Cumpliendo con la normativa vigente, la escuela  sostiene la Educación sexual integral trabajando de manera transversal todos sus contenidos desde hace muchos años, cumpliendo con establecido por la ley Nacional 26150.  Realizan  un trabajo fuerte previo con los  cinco ejes que el Ministerio de Educación propone para el abordaje de la ESI: 

1. Reconocer la perspectiva de género 2. Respetar la diversidad  3. Valorar la afectividad 4. Ejercer nuestros derechos 5. Cuidar el cuerpo y la salud en derechos, ejes que deben trabajarse  interrelacionados y no son inescindibles uno del otro.

Este trabajo previo es el antecedente para concretar un pedido de los y las chicas de sumar a los baños diferenciados para varones y mujeres un baño sin restricción de acceso, que rompe con la lógica binaria femenino masculino  que el nuevo marco normativo,  los enfoques de género y de derechos nos invitan a repensar. 

Quienes quieran usarlo podrán usarlo, quienes se sientan más cómodos en otro baño podrán usar los otros baños. 

“El sexo no te define”, “Ni hombre ni mujer.
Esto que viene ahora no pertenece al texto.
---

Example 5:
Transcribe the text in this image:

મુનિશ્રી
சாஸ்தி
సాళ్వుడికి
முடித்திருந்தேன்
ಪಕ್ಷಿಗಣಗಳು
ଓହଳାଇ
Yo decido quien soy”, “Ellas, ellos, elles”, son algunas de las frases que se pueden leer en la puerta del baño inclusivo. 

¡Y sí! Las nuevas generaciones nos interpelan y nos invitan a repensar las instituciones. Desde hace ya un tiempo se vienen deconstruyendo y revisando los  modos de organización de la sexualidad  en los que las  sociedades, incluida la nuestra, se organizaron a partir de una estructura binaria: varón o mujer. Esa forma  fue  presentada históricamente  como algo “natural” y hoy  bien sabemos que son arbitrarios culturales.

Que una persona nazca con un cuerpo determinado es un  hecho de la biología, pero que los genitales de esa persona sean asociados a lo femenino o masculino  y se la llame  mujer o varón, es una decisión cultural. Que a ese  cuerpo se lo vista con  determinado color o se le asigne un baño determinado  una decisión cultural y no biológica. De ahí que escuchando las voces de los y las estudiantes y también de aquelles que no se sienten incluidos dentro de las categorías masculino/ femenino  y garantizando la presencia de baños mixtos para ajustarse a las disposiciones actuales  pero adecuándonos a los cambios epocales y los nuevos cambios legales y  la agenda sobre diversidad sexual es que se inauguró este baño sin restricción de acceso. 

Los antiderechos no pueden soportarlo y la comunidad educativa por estos días sufre el acoso y las calumnias por algunos grupos en las redes sociales. ¡Ladran sancho! ¡Gracias escuela querida por seguir alojando y pensando a sus estudiantes como sujetos de derechos! ¡Gracias por hacer lo que hay que hacer:  cumplir las leyes,promover el acceso a derechos de cada uno/a de sus estudiantes y  graciaspor la alegría, el amor, el compromiso y la valentía con la que históricamente nos han pensado a cada uno/a de los que por allí pasamos!

*Camila Ríos Fernández. 

Egresada de la escuela media 5 de Longchamps Lic. en Psicología, Lic. y Profesora en Ciencias de la Educación.(UBA) ¡Orgullosamente caída en la escuela pública!